Agents are already useful reviewers.

They can compare a diff to a spec. They can find missing tests. They can check naming consistency. They can flag obvious security smells. They can inspect whether public APIs changed. They can run local commands. They can summarize risk. They can generate adversarial test cases. They can compare two implementations. They can ask why a migration has no rollback. They can notice that a PR says “no dependency changes” while the lockfile changed.

That is real value.

But agent review has a trap: it can make weak work look processed.

A beautiful AI review summary does not mean the work is safe. It means one more model produced one more artifact. The question is whether the review was grounded in the right contract. If the spec is mush, the agent will review against mush. If the acceptance criteria miss the real risk, the agent may confidently validate the wrong thing.

So I use agents as reviewers, but I do not outsource accountability to them. I want them to be annoying, literal, tireless, and separate from the implementation context. I want them to produce findings and evidence. I do not want them to decide that the business risk is acceptable.

Agents can review consistency.

Humans own consequence.

My working rule

My current rule is simple: review less generated text, review more intent and proof.

In my own agent workflow, GitHub is the ledger. Issues define the work. PRs carry the evidence. CI enforces the boring checks. A second reader reviews the diff and acceptance proof. Shared context, including tools like 3ngram, keeps decisions and handoffs from living only in a chat transcript. None of that is magic. It is just an admission that agentic work needs an operating system around it.

The more code agents generate, the less I trust review processes that only stare at code.

I want the issue to say what problem we are solving. I want the prompt or plan to say what the agent is allowed to touch. I want the PR to name the risk class. I want tests and evals that existed because of the acceptance criteria, not because the agent needed something green. I want rollout and rollback to be explicit. I want observability before confidence. I want ownership after merge.

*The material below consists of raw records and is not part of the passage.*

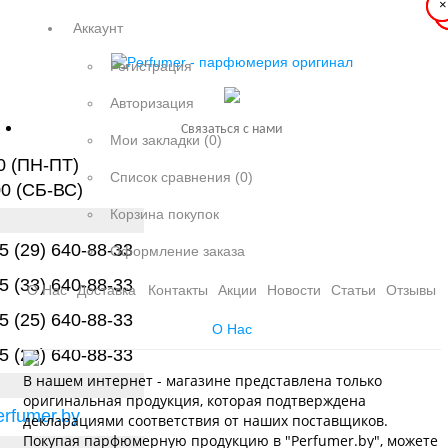
×
×
Аккаунт
Регистрация
Авторизация
Связаться с нами
Мои закладки (0)
0 (ПН-ПТ)
Список сравнения (0)
00 (СБ-ВС)
Корзина покупок
 (29) 640-88-33
Оформление заказа
 (33) 640-88-33
О Нас
Доставка
Контакты
Акции
Новости
Статьи
Отзывы
 (25) 640-88-33
О Нас
 (29) 640-88-33
В нашем интернет - магазине представлена только
оригинальная продукция, которая подтверждена
rfumer.by
декларациями соответствия от наших поставщиков.
Покупая парфюмерную продукцию в "Perfumer.by", можете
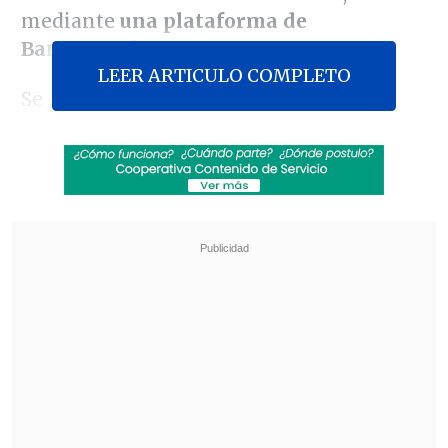
mediante
una plataforma de
BancoEstado
.
LEER ARTICULO COMPLETO
Se optó por un camino de hacer
transferencias directas a los
beneficiarios a través de un convenio
con el BancoEstado
que próximamente
va a estar operativo y con ese sistema de
pago electrónico cada beneficiario podrá
ir a la
compañía que estime conveniente
a canjear
ese voucher electrónico por su
balón de gas en la oportunidad que nos
estime conveniente.
Revisa también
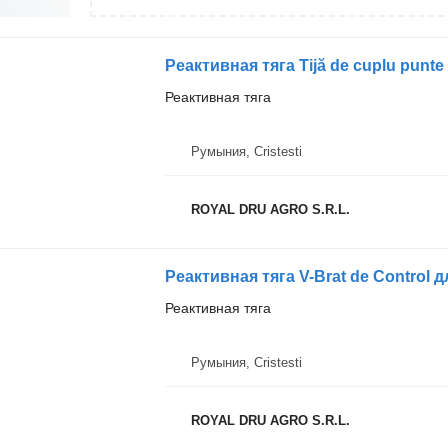
Реактивная тяга
Румыния, Cristesti
ROYAL DRU AGRO S.R.L.
Реактивная тяга
Румыния, Cristesti
ROYAL DRU AGRO S.R.L.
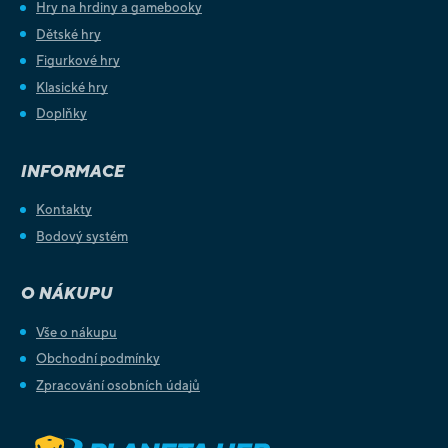
Hry na hrdiny a gamebooky
Dětské hry
Figurkové hry
Klasické hry
Doplňky
INFORMACE
Kontakty
Bodový systém
O NÁKUPU
Vše o nákupu
Obchodní podmínky
Zpracování osobních údajů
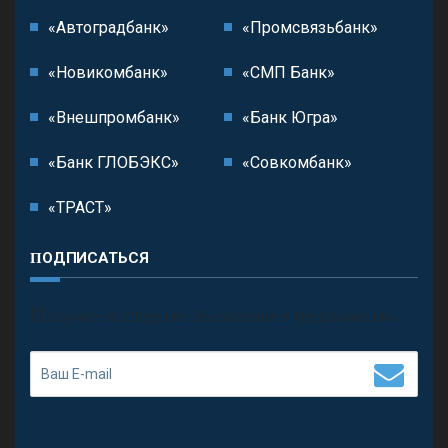
«Автоградбанк»
«Промсвязьбанк»
«Новикомбанк»
«СМП Банк»
«Внешпромбанк»
«Банк Югра»
«Банк ГЛОБЭКС»
«Совкомбанк»
«ТРАСТ»
ПОДПИСАТЬСЯ
П
олучить последние обновления и предложения.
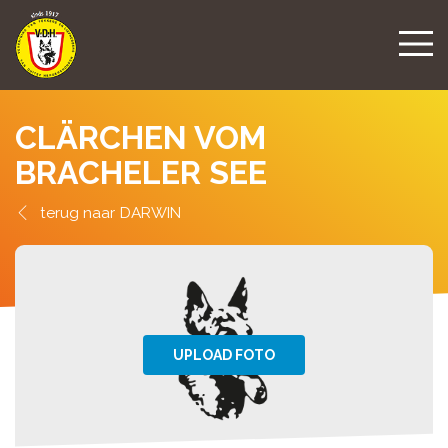
CLÄRCHEN VOM
BRACHELER SEE
DARWIN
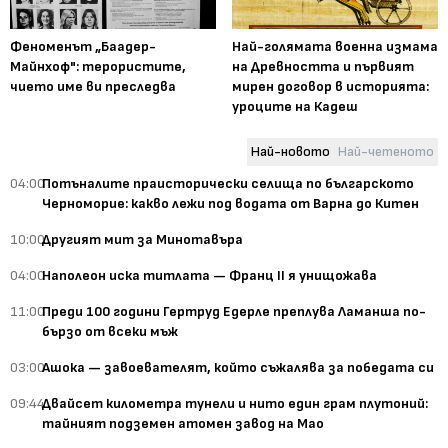
Феноменът „Баадер-
Най-голямата военна измама
Майнхоф": терористите,
на Древността и първият
чието име ви преследва
мирен договор в историята:
уроците на Кадеш
Най-новото
Най-четеното
04:00
Потъналите праисторически селища по българското
Черноморие: какво лежи под водата от Варна до Китен
10:00
Другият мит за Минотавъра
04:00
Наполеон иска титлата — Франц II я унищожава
11:00
Преди 100 години Гертруд Едерле преплува Ламанша по-
бързо от всеки мъж
03:00
Ашока — завоевателят, който съжалява за победата си
09:44
Двайсет километра тунели и нито един грам плутоний:
тайният подземен атомен завод на Мао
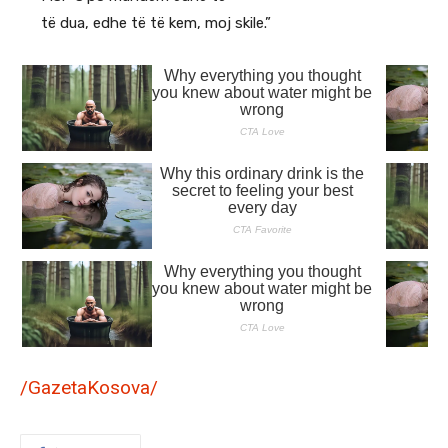
të dua, edhe të të kem, moj skile.”
/GazetaKosova/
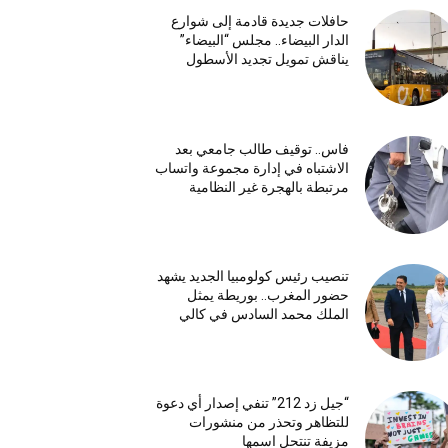
حافلات جديدة قادمة إلى شوارع
الدار البيضاء.. مجلس “البيضاء”
يناقش تمويل تجديد الأسطول
فاس.. توقيف طالب جامعي بعد
الاشتباه في إدارة مجموعة واتساب
مرتبطة بالهجرة غير النظامية
تنصيب رئيس كولومبيا الجديد يشهد
حضور المغرب.. بوريطة يمثل
الملك محمد السادس في كالي
“جيل زد 212” تنفي إصدار أي دعوة
للتظاهر وتحذر من منشورات
مزيفة تنتحل اسمها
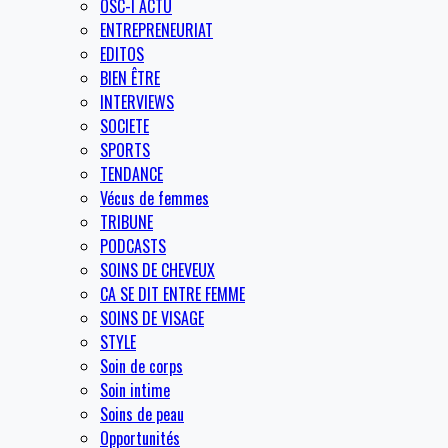
OSC-I ACTU
ENTREPRENEURIAT
EDITOS
BIEN ÊTRE
INTERVIEWS
SOCIETE
SPORTS
TENDANCE
Vécus de femmes
TRIBUNE
PODCASTS
SOINS DE CHEVEUX
CA SE DIT ENTRE FEMME
SOINS DE VISAGE
STYLE
Soin de corps
Soin intime
Soins de peau
Opportunités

Then, for risky changes, I want the code too.

This is the part many teams will get wrong. They will keep the old review ritual, add AI code generation underneath it, and wonder why reviewers are exhausted. Or they will swing too far the other way, let agents approve agents, and call it modern. Both are weak.

The strong version is more demanding.

It asks engineers to become better spec writers, risk classifiers, verification designers, release operators, and owners. It treats code as an artifact of work, not the entire work. It makes agents faster without letting their speed define the standard.

The future reviewer is not the person who reads the most generated lines.

It is the person who knows which lines matter, which proof matters more, and when the right answer is “do not ship this yet.”

Review less generated text. Review more intent and proof. That is where the human job is moving.